10. Don’t tell the others, particularly not in a triumphantly way, that you are right or even that you had been again right. That will only put him/her down.
  

If you have affirmed that you were in right but recognized that you weren’t, than tell the others as well about it.
  

11. Don’t look away when others are occurred injustice. Rather speak bravely for them, especially for the weaker persons. Only in this way you will rest a good conscious.
 

"If you see injustice and evil and you do not say anything against it you will become its victim."
- African maxim -
  

12. Don’t say something disadvantageous about someone, unless you already told him/her it. If necessary and possible advertise understanding for the behaviour of the others by your dialogue partner or look for other apology possibilities.
   

13. If you just listen to a discussion, and the person with the better reasons is just not able to argument as well as the other one, then you should help him/her.
  

14. To be more talented than others is not your credit, but a gift.
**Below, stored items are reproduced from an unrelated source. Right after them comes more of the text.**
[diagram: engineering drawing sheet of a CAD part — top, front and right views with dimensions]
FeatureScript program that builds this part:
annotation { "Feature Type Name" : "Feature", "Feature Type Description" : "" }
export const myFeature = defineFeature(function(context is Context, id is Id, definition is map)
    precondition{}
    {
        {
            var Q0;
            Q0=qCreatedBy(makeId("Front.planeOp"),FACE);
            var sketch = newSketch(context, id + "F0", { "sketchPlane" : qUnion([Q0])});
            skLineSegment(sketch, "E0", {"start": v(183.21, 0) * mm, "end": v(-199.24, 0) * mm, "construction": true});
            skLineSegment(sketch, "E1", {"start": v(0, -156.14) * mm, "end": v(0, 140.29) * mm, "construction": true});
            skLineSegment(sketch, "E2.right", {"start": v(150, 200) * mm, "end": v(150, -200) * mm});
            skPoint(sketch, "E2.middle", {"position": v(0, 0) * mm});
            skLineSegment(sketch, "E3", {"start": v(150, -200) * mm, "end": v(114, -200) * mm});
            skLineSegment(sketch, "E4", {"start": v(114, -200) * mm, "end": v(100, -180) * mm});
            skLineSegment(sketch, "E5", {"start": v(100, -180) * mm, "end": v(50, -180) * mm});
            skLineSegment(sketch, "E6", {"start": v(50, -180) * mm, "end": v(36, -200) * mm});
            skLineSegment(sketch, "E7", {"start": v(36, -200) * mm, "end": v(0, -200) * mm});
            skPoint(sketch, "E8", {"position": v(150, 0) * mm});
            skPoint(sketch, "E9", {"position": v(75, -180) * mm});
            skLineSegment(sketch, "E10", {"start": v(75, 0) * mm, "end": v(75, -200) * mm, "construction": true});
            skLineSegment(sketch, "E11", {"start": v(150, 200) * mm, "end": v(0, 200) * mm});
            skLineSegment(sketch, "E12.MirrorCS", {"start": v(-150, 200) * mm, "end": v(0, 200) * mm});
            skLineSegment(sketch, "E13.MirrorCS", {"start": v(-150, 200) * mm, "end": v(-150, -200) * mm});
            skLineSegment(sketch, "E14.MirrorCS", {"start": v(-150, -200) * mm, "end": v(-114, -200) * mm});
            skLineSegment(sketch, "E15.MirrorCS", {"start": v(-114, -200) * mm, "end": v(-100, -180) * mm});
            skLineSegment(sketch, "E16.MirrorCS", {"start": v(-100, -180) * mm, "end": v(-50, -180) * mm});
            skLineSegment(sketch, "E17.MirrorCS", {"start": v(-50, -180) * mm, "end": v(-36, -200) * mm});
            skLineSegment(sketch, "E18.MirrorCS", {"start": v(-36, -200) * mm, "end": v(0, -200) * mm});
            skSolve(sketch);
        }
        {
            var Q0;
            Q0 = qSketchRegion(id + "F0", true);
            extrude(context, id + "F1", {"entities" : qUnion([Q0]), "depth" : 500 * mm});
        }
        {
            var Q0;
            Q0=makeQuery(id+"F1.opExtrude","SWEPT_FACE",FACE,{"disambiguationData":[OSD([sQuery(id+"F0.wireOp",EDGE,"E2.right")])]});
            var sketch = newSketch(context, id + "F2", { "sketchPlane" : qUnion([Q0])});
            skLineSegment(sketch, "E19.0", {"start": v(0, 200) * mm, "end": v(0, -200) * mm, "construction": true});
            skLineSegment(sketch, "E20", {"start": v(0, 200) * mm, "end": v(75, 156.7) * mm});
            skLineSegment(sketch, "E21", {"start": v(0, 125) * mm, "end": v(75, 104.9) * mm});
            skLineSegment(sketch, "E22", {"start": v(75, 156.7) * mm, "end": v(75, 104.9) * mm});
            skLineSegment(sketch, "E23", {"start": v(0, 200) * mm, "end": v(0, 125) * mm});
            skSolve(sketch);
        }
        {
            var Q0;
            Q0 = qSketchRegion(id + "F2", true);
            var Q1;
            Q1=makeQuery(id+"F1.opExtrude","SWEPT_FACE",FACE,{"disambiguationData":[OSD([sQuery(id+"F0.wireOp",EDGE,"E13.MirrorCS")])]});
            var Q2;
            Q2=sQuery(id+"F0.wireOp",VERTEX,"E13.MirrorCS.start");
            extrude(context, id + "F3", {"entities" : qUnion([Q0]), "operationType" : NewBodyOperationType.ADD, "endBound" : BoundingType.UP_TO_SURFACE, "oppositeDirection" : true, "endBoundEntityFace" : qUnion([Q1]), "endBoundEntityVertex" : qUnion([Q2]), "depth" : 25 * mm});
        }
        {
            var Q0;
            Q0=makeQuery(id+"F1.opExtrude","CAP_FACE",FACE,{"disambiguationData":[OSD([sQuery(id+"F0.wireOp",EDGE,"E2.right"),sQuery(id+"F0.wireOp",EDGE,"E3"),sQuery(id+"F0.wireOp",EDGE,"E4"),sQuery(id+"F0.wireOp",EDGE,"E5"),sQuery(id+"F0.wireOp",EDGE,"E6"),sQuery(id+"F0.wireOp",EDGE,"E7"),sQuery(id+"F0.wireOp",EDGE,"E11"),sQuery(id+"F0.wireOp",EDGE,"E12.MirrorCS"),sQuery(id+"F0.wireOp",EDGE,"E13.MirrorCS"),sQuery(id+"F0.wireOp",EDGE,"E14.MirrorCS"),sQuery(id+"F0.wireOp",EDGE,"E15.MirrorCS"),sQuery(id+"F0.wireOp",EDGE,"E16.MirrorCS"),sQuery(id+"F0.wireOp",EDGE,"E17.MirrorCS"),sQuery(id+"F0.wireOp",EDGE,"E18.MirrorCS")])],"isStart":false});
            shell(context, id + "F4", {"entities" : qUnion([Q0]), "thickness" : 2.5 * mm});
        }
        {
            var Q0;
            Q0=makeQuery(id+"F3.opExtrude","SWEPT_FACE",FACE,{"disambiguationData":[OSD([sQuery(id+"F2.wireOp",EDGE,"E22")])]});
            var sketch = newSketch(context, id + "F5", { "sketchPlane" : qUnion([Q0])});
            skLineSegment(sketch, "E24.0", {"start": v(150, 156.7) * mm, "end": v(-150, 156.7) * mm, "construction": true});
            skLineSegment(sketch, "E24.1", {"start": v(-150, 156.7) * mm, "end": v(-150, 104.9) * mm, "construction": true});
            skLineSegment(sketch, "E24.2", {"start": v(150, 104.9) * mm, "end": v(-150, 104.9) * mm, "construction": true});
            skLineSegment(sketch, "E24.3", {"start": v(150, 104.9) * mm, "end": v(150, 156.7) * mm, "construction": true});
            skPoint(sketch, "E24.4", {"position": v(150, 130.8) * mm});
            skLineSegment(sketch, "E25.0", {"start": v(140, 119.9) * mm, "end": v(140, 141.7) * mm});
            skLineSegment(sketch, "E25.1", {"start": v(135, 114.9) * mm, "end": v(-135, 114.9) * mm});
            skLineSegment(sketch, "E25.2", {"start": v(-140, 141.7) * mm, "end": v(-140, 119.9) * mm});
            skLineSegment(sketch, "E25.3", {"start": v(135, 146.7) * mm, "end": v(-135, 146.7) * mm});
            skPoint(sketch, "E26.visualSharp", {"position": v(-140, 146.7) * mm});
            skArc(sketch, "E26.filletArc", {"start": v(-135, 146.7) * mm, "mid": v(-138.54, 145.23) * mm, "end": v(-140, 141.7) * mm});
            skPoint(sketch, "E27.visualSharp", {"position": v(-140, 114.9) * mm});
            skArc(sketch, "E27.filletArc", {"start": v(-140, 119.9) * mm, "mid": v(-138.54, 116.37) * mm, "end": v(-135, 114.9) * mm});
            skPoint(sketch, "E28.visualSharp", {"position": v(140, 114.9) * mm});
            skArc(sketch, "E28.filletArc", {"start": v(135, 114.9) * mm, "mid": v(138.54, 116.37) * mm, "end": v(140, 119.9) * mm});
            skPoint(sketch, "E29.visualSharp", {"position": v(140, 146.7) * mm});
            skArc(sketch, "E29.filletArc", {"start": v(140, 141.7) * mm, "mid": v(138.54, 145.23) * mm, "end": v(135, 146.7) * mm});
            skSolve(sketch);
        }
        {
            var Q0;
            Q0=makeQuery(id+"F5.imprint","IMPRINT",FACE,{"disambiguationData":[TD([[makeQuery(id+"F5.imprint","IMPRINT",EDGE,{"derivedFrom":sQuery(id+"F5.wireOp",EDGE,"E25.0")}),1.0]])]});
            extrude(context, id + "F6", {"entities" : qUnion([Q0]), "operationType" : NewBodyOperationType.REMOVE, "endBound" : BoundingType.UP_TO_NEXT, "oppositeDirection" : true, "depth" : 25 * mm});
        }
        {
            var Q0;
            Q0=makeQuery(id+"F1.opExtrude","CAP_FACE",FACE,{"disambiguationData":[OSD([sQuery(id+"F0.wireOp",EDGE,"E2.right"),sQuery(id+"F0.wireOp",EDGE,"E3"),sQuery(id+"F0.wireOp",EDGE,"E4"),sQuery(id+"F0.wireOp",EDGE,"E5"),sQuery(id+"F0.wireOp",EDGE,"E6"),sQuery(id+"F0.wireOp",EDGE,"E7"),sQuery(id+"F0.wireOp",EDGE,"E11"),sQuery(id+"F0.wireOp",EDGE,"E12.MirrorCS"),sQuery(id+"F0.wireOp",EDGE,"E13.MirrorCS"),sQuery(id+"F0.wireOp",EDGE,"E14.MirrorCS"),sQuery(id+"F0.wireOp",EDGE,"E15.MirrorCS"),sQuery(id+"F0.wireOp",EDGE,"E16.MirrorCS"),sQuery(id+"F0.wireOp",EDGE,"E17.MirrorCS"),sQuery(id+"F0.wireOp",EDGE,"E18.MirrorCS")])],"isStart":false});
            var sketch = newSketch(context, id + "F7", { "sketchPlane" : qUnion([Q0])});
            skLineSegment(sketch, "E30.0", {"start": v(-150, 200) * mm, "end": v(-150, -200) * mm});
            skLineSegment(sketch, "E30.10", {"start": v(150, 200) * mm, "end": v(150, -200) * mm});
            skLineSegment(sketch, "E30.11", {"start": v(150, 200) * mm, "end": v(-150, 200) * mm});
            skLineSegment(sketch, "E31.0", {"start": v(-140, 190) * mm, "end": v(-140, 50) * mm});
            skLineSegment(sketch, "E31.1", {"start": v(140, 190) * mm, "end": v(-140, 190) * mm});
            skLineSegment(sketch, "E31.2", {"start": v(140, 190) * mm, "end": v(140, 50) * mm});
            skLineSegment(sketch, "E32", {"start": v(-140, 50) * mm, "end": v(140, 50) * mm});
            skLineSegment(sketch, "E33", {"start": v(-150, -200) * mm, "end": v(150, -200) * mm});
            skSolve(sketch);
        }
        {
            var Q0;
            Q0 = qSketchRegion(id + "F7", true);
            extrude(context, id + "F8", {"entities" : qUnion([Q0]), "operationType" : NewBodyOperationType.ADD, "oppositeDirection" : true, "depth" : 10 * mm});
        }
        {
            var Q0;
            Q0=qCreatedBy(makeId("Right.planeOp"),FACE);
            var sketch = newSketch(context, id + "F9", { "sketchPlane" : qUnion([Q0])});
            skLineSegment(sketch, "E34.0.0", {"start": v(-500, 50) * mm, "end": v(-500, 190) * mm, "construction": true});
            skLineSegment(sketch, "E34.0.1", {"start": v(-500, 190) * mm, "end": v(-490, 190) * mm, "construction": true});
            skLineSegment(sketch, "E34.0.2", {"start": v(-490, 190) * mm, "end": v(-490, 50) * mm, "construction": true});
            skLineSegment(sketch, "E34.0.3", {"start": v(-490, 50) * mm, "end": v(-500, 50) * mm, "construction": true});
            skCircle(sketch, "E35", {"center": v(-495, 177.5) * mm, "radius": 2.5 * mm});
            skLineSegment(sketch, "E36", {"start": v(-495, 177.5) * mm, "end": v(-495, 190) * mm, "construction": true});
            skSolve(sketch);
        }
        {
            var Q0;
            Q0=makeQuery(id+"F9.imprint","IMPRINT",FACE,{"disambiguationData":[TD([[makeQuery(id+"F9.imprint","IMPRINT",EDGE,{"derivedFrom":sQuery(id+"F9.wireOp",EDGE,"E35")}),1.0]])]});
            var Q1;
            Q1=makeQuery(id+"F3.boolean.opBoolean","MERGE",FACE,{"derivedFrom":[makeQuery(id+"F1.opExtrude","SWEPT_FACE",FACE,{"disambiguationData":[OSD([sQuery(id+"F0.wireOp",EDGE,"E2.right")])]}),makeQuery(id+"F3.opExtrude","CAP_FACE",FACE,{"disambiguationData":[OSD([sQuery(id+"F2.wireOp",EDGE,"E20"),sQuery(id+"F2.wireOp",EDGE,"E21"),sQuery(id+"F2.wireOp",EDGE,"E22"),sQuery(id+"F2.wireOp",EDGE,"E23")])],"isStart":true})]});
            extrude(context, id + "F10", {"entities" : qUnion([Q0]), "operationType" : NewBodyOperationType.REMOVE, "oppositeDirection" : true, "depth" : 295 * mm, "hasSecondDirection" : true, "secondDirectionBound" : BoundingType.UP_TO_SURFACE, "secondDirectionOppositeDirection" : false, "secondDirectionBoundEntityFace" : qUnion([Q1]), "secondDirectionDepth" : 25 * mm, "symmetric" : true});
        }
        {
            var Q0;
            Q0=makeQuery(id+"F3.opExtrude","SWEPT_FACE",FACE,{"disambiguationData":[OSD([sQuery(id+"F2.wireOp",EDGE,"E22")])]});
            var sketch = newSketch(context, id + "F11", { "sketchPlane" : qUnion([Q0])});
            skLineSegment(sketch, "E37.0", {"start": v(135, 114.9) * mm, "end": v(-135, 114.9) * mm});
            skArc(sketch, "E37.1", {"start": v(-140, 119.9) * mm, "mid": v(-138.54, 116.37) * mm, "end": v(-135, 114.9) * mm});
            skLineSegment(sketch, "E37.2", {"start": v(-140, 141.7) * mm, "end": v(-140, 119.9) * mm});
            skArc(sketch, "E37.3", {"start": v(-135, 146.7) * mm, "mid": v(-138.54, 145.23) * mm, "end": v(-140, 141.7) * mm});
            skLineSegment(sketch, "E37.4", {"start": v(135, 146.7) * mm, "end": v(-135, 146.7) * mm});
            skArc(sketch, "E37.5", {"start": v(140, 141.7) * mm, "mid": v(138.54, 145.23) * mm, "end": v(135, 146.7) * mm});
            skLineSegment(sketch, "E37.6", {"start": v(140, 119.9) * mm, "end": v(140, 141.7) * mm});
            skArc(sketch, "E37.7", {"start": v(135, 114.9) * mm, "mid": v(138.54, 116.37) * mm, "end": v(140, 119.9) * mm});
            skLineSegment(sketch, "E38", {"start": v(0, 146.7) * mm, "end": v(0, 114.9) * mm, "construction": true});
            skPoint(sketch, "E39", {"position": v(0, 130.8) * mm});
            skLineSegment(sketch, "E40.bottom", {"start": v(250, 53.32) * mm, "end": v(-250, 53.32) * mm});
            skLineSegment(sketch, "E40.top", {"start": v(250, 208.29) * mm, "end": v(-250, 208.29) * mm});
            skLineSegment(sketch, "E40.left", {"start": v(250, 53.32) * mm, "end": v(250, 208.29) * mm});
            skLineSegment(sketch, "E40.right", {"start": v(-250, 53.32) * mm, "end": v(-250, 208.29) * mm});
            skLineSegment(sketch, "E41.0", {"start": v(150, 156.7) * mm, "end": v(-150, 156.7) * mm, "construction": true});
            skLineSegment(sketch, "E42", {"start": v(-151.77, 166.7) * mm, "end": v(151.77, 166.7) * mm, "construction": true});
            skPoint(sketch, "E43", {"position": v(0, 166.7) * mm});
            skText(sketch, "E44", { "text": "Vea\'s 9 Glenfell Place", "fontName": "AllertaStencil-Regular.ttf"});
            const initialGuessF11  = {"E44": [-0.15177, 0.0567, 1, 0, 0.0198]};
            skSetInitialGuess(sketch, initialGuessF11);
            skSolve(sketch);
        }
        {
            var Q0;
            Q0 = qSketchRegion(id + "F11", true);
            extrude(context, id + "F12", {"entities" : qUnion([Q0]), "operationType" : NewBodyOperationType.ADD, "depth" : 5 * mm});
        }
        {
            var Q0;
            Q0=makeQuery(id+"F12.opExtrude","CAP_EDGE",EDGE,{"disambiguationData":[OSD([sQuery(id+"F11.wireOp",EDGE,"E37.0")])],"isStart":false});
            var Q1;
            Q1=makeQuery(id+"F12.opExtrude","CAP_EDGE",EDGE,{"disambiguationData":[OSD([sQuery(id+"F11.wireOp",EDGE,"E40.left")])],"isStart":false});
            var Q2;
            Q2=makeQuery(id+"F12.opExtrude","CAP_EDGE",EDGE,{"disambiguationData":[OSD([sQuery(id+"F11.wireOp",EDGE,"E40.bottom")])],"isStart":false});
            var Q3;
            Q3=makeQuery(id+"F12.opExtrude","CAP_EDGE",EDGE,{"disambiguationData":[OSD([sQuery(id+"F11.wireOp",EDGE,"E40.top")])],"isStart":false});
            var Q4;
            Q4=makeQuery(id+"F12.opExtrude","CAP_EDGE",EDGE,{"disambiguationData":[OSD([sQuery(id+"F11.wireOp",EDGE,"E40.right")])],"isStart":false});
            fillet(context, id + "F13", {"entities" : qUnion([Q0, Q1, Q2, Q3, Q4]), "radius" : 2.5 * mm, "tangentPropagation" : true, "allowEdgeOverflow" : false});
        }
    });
So don’t imagine on this! But your credit can be that you advance your talent and use it for you and others.
  

15. Tell nobody what she/he wants to hear. If you find a conflict inescapeable because of antiseptical reasons so let it come. A smouldering conflict can be burden you and the other very much. In case of emergency, try to win the other to do a Mediation.
  

Don’t let someone exploit you, but rather think about all the things which others advise you or ask you to do before you do it.
  

16. "Don’t run with the pack" but in case of need float with the current.
  

17. Beware yourself of negative prejudices. Disabled people and other minorities are often smarted under it painfully and the prejudice against them are often unjustified. For example, what a blind person is or is not capable of varies from one person to another. One person looks after husband and children completely independently; in contrast, someone else, who just went blind, can be very much in need of help.
   

18. If the other is a wheelchair user you should only help him/her if he/she wants it.
 

19. If the other is hearing impaired but he/she is able to read from the lips, so don’t speak loudly but articulate in a good way.
  

20. If the other is blind offer him/her help but accept if he/she abdicate it. Bear in mind, when you pass by him/her, or meet him/her at an event that you are able to see him/her but he/she cannot see you.
  

21. If the other is mentally disabled you should speak to him/her in simple phrases. Don’t address him/her informally if likewise he/she address you informally. Don’t think from beginning what he/she couldn’t do , but be glad of the things which he/she still can do but don’t tell him if he/she regards it as matter of course.
  

22. If a stroke is hitting you, you shouldn’t ask "why" but ""what for"! It will take a long time till you will get an answer but at any time the answer will be there.
  

23. Finally, the following poem by Theresa of Avila includes a lot of worth taking to heart also for young people.
 

"Lord, I feel that I am getting older. I suspect that I will soon be one of the oldest. You also know it. Please protect me for everything which is responsible for the unpopularity of old people.

 

Please protect me for talkativeness. Don’t let me believe that I have to speak out on everything at every opportunity. Give me the access that I can sometimes be wrong.

 

Disengange me of the vain desire for wanting to adjust the affairs of everybody. Keep me free of thrusting all the details about my everyday-life upon the others.

 

Give me patience if someone complains about his/her agony but seal my lipps if I want to extend my own increasing pains and afflictions. And if I still talk about it then let me do it in a way that your gentleness won’t be darken.

 

Make me be helpful but not busy, thoughtful but not power-mad.

But in the end, don’t let me be lonely. then I will need some friends, lord, good friends. But you know that!

 

But mainly I need you. Please alter me in your picture, let me be mellowed and be happy for the eternity."